=== Section Start ===
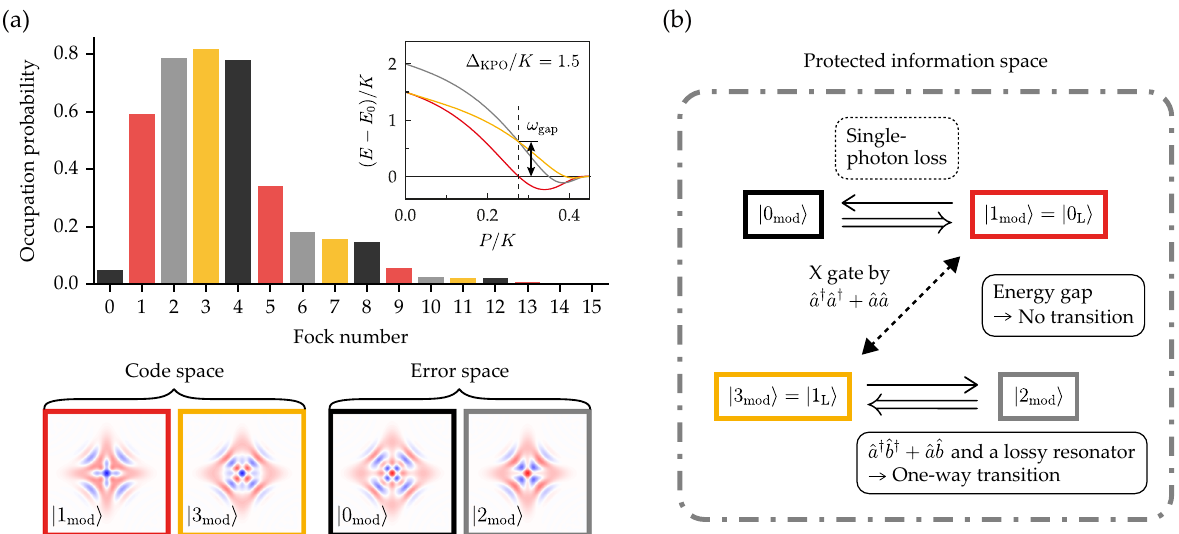
Fig. 1 Information encoding and AQEC scheme in a four-photon KPO. a Four eigenstates in the information space. The upper panel shows the occupation probability of these eigenstates in the Fock basis at Δ KPO / K = 1.5 and P / K = 0.2764 (indicated by a vertical dashed line in the inset), where the energy levels of 0 mod j i and 1 mod j i ( 2 mod j i and 3 mod j i ) are degenerate. Here, E 0 is the energy level of 0 mod j i . The inset shows the quasi-energy levels of the four eigenstates as a function of P . The four lower panels show the Wigner distribution of the four eigenstates. The eigenstates with the odd/even number parity consist of the code/error space. b Requirements for AQEC. The dash-dot line forming the gray boundary represents protection of the information space provided by the four-photon pump. Double arrows ( ⇒ ) indicate induced transitions, and single arrows ( → ) indicate spontaneous transitions caused by single-photon loss. Colors of bars and frames in this fi gure indicate the modulus of 4 in the Fock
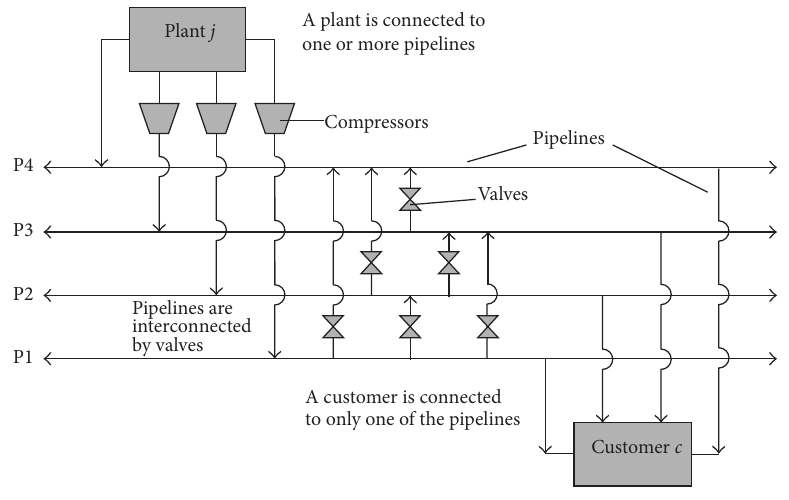
Figure 1: Network of plants, pipelines, and customers from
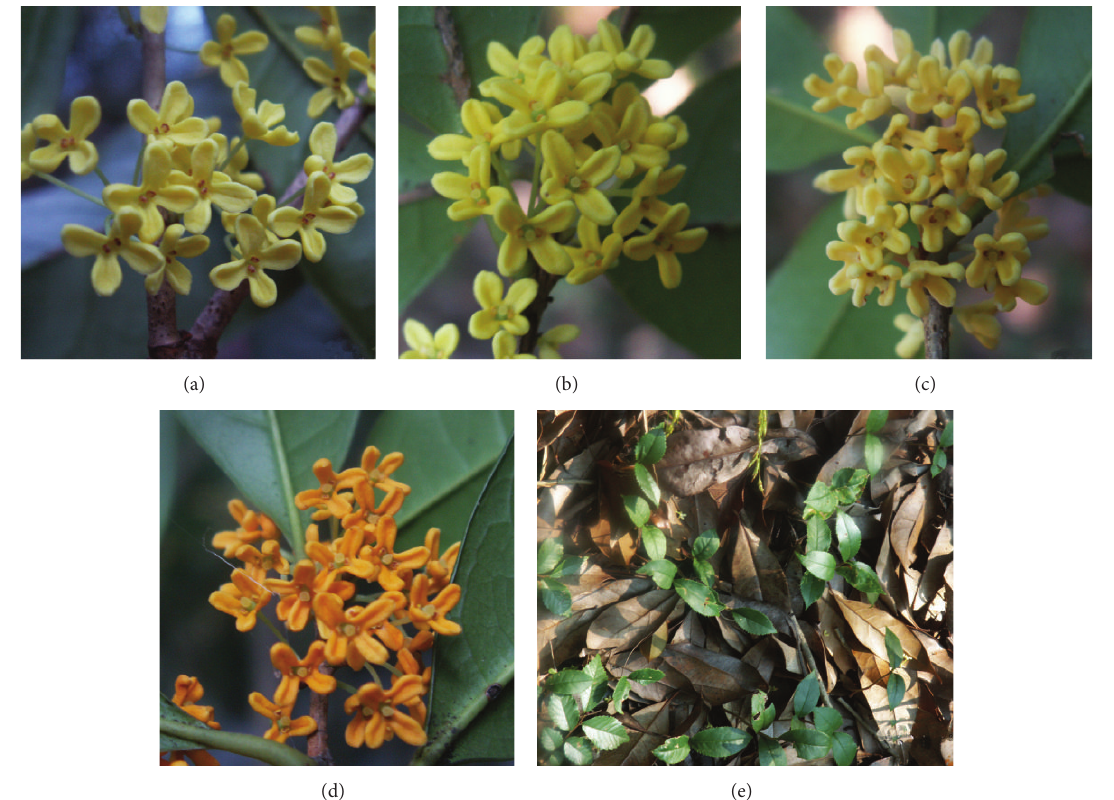
Figure 5: Floral traits of four individuals (a–d) and sexual reproduction (e) in QDH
=== Section End ===
→ **WORK TO COMPLETE**: Whenever a line of the data above includes the word "four", copy that line.

→ **ANSWER TO THE EXERCISE**:
Fig. 1 Information encoding and AQEC scheme in a four-photon KPO. a Four eigenstates in the information space. The upper panel shows the occupation probability of these eigenstates in the Fock basis at Δ KPO / K = 1.5 and P / K = 0.2764 (indicated by a vertical dashed line in the inset), where the energy levels of 0 mod j i and 1 mod j i ( 2 mod j i and 3 mod j i ) are degenerate. Here, E 0 is the energy level of 0 mod j i . The inset shows the quasi-energy levels of the four eigenstates as a function of P . The four lower panels show the Wigner distribution of the four eigenstates. The eigenstates with the odd/even number parity consist of the code/error space. b Requirements for AQEC. The dash-dot line forming the gray boundary represents protection of the information space provided by the four-photon pump. Double arrows ( ⇒ ) indicate induced transitions, and single arrows ( → ) indicate spontaneous transitions caused by single-photon loss. Colors of bars and frames in this fi gure indicate the modulus of 4 in the Fock
Figure 5: Floral traits of four individuals (a–d) and sexual reproduction (e) in QDH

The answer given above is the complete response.